*** 本文抜粋

JR東日本の喜勢陽一社長が、西武鉄道以外との新たな直通運転に意欲を示しました。「設備改良をすることでネットワークを広げられる」とし、今後、具体化に向けて検討する姿勢を明らかにしています。具体的な路線名は挙げていませんが、京葉線とりんかい線との直通運転などが候補に挙がりそうです。
武蔵野線と西武池袋線が直通運転
JR東日本と西武鉄道は、JR武蔵野線と西武池袋線を結ぶ連絡線を活用し、両社線を直通する臨時列車を運行する計画を明らかにしています。『ニューレッドアロー』を改造した観光列車を使用し、2028年度の運行開始を目指します。
この連絡線はJR新秋津駅と西武所沢駅を結ぶもので、西武鉄道の車両搬入などに使われていますが、これまで営業列車は走っていませんでした。
運行区間としては、JR東日本側が小田原・湘南エリア、房総エリア、東京ディズニーリゾート方面、新幹線接続駅などを想定します。西武線側は、秩父エリアやベルーナドーム方面などを想定しています。

「ネットワークを広げる余地はある」
JR東日本の喜勢陽一社長は、2026年8月4日の記者会見で、この西武線直通計画について、「鉄道事業というのは競争と協調。お互いで鉄道全体の利用を増やす施策があれば、積極的に手を結んでいくべき」と述べ、西武との直通運転は「そのひとつ」と位置づけました。
そのうえで、「まだまだ首都圏においては、他の鉄道事業者との間で、設備的な改良をすることによって、互いの路線を使ってネットワークを広げる余地はあると思っている」と述べました。
さらに「そういう機会を今後とも探っていって、具体的にしていきたい。それによって大きな増収効果が鉄道で見込まれる」と付け加え、新たな直通運転の開始についても意欲を見せました。
候補路線はどこか?
喜勢社長の発言は、今後、首都圏の他の私鉄との間で、既存の設備を改良して、新たな直通運転を実施する方針を示したといえます。
では、具体的な候補となりそうな路線はどこでしょうか。
真っ先に思い浮かぶのは、JR京葉線と東京臨海高速鉄道りんかい線でしょう。両線は新木場駅で線路がつながっていて、大きな設備改良をしなくても直通運転は可能です。
ただ、りんかい線はJR埼京線とも直通運転をしていますので、さらに京葉線とも直通すると、りんかい線区間の運賃を収受できないという問題があり、これまで具体化していませんでした。

******

練習問題 →
[A] 記事によると、武蔵野線と西武池袋線を結ぶ連絡線は、JR新秋津駅とどの駅を結んでいますか。
[B] 記事の「さらに「そういう機会を今後と」から「する方針を示したといえます。」までを、両端を含めて書き写してください。

*** 提供データ

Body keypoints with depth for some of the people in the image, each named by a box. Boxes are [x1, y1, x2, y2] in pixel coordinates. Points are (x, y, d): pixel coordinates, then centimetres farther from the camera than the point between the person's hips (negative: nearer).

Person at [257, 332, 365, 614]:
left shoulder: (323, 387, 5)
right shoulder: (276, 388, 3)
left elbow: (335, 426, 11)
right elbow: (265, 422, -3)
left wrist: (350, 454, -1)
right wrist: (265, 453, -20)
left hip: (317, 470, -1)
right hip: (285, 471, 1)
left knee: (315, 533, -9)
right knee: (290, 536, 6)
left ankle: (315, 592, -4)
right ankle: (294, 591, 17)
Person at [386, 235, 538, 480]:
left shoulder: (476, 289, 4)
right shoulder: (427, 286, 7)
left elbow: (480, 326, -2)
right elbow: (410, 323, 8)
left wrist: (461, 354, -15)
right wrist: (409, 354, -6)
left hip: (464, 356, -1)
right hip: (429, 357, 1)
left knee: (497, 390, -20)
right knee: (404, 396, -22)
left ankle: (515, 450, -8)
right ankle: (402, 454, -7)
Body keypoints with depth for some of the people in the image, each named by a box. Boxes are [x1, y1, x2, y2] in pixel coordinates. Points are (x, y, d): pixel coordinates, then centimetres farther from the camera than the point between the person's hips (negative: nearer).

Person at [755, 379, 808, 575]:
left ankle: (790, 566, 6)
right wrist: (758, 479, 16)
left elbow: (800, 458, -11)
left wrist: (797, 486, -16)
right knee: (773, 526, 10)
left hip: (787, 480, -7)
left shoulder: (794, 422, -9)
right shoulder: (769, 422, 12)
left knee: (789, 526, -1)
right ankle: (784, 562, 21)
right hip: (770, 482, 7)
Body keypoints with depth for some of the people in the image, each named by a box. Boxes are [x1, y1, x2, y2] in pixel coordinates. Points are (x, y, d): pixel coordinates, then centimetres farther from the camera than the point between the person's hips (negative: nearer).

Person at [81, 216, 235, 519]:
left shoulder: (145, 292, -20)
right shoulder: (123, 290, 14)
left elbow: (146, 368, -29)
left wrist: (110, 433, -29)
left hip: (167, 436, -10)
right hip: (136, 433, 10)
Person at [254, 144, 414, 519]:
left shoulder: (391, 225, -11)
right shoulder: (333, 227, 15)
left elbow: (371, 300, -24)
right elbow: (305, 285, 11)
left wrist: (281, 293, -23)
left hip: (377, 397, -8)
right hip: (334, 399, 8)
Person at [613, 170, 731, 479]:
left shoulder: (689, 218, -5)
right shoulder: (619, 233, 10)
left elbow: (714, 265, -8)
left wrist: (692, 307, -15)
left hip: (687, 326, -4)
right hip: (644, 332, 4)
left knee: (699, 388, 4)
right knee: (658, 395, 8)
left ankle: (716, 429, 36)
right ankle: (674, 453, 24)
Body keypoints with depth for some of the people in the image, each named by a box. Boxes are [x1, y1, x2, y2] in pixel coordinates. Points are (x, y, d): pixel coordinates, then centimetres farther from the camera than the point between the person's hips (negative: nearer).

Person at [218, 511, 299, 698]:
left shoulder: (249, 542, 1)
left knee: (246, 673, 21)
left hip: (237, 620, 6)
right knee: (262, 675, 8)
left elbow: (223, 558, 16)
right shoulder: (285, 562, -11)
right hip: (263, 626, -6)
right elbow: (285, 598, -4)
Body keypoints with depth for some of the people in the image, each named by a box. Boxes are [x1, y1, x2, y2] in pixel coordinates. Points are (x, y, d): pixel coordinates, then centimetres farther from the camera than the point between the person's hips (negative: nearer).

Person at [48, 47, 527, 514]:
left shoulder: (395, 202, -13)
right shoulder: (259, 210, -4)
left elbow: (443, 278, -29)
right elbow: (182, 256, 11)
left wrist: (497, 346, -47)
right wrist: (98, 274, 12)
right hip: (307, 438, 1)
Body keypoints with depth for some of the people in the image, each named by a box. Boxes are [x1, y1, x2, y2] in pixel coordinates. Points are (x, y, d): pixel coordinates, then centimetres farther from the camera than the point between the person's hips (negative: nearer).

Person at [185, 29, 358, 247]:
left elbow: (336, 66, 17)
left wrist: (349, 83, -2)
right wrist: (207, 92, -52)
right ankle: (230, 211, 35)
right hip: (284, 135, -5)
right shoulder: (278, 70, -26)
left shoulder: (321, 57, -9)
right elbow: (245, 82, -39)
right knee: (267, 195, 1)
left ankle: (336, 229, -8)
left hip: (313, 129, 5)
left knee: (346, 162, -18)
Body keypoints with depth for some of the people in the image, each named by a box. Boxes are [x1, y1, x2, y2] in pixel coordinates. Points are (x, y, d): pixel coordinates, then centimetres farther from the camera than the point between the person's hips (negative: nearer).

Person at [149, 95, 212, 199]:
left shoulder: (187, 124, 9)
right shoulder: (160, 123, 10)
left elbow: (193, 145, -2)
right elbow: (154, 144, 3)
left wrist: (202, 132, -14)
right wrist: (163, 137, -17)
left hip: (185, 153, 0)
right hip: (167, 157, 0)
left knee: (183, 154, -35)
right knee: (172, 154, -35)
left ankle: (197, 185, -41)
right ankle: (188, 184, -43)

******

練習問題の解答 →
[A] 西武所沢駅です。

[B]
さらに「そういう機会を今後とも探っていって、具体的にしていきたい。それによって大きな増収効果が鉄道で見込まれる」と付け加え、新たな直通運転の開始についても意欲を見せました。
候補路線はどこか?
喜勢社長の発言は、今後、首都圏の他の私鉄との間で、既存の設備を改良して、新たな直通運転を実施する方針を示したといえます。